Now let's see the Standard Deviation of the data set group by state and also by county.
```{r}
data %>% group_by(county) %>%
summarize_at(c('total_employees'),sd)
```
```{r}
data %>% group_by(state) %>%
summarize_at(c('total_employees'),sd)
```
If we see CA then CT had the highest SD but if we look at the mean then it's 324 and 238 which is a huge difference.
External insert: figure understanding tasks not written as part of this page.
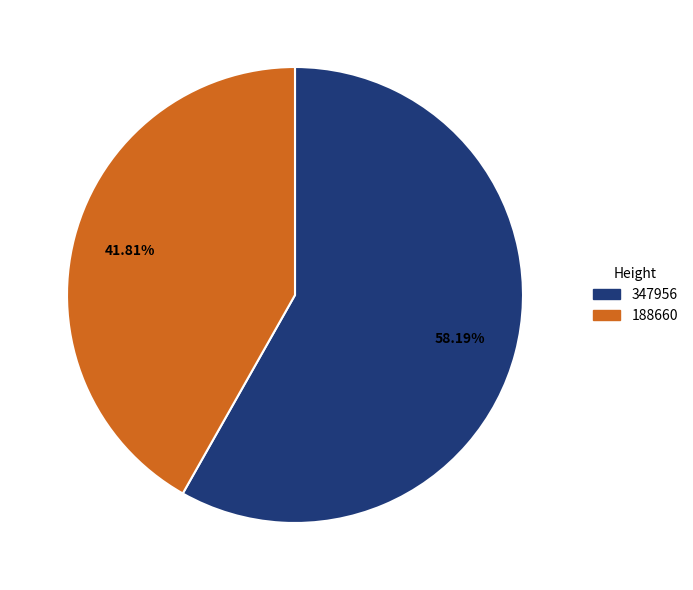

Between 188660 and 347956, which is larger?

347956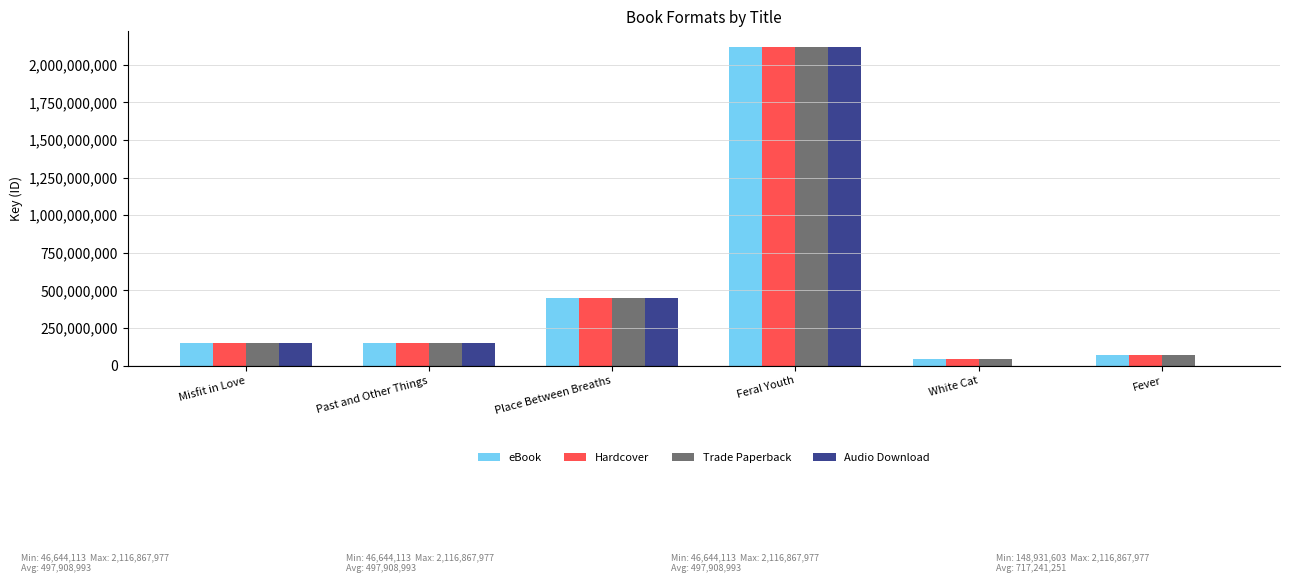

At which category is the sum across all series the highest?

Feral Youth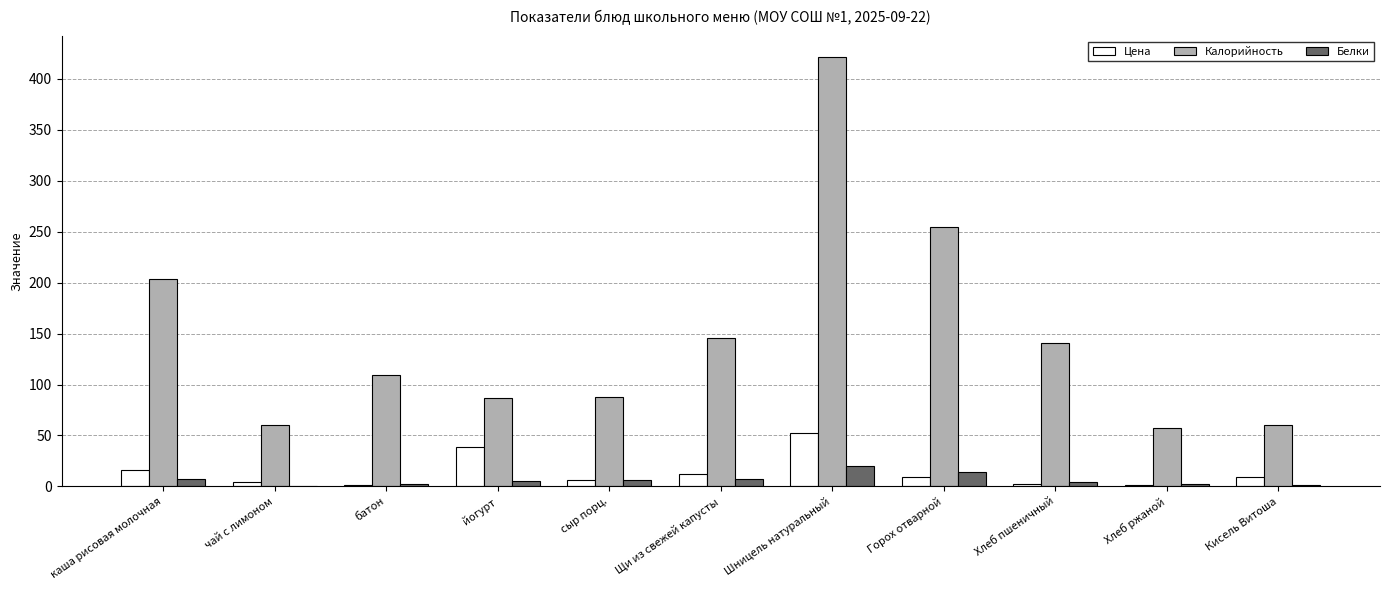

Which series changed the most between каша рисовая молочная and Шницель натуральный?

Калорийность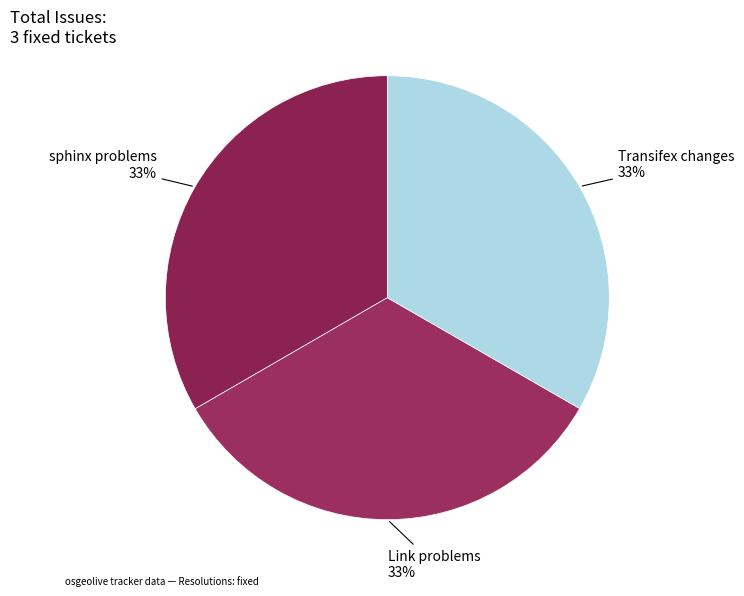

Count the number of slices in the pie.

3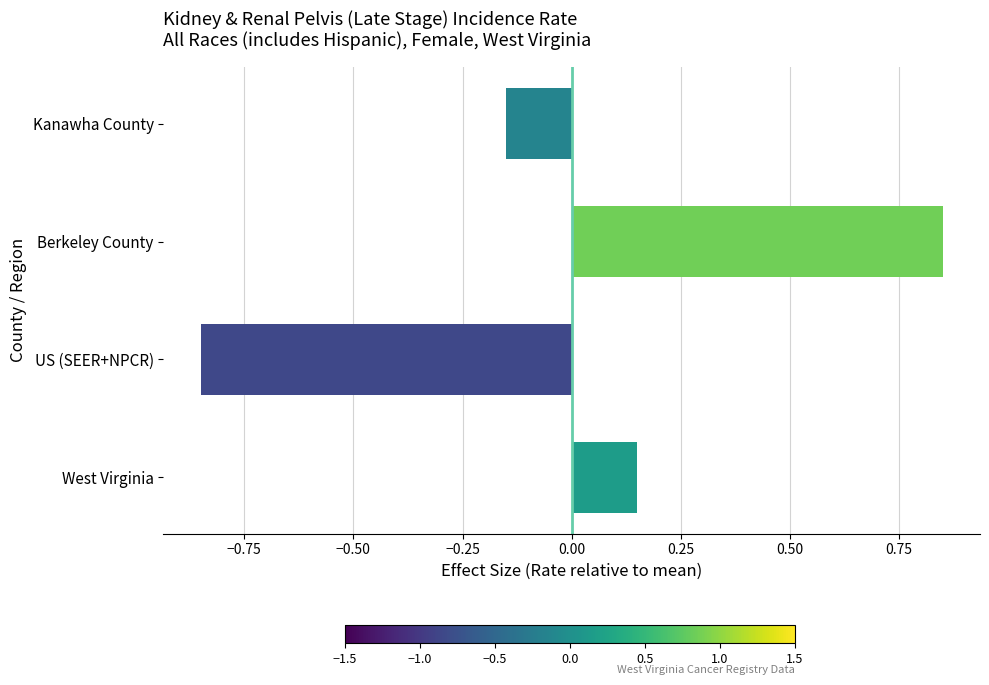

True or false: the data shows 1.4 at Berkeley County.

False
## Bird dataset(birds.csv)-
## Provide Grouped Summary Statistics
Conduct some exploratory data analysis, using dplyr commands such as `group_by()`, `select()`, `filter()`, and `summarise()`. Find the central tendency (mean, median, mode) and dispersion (standard deviation, mix/max/quantile) for different subgroups within the data set.
```{r}
birds <- read_csv("_data/birds.csv")%>%
select(-c(contains("Code"), Element, Domain, Unit))
birds
```
This data set has many variables like Area, Item, year, value, flag, and flag description.
```{r}
summary(birds)
```
Let's take a look at average and median stock values by year.
```{r}
birds%>%
group_by(Year)%>%
summarise(mean(Value, na.rm=TRUE),median(Value, na.rm=TRUE))
```
```{r}
birds%>%
filter(Area == "Americas")%>%
group_by(Item,Year)%>%
summarise(average = mean(Value, na.rm=TRUE))%>%
pivot_wider(names_from = Year, values_from = (average))
```
From the analysis I can see that the average stock value has increased over the years and it has increased almost every year for every stock.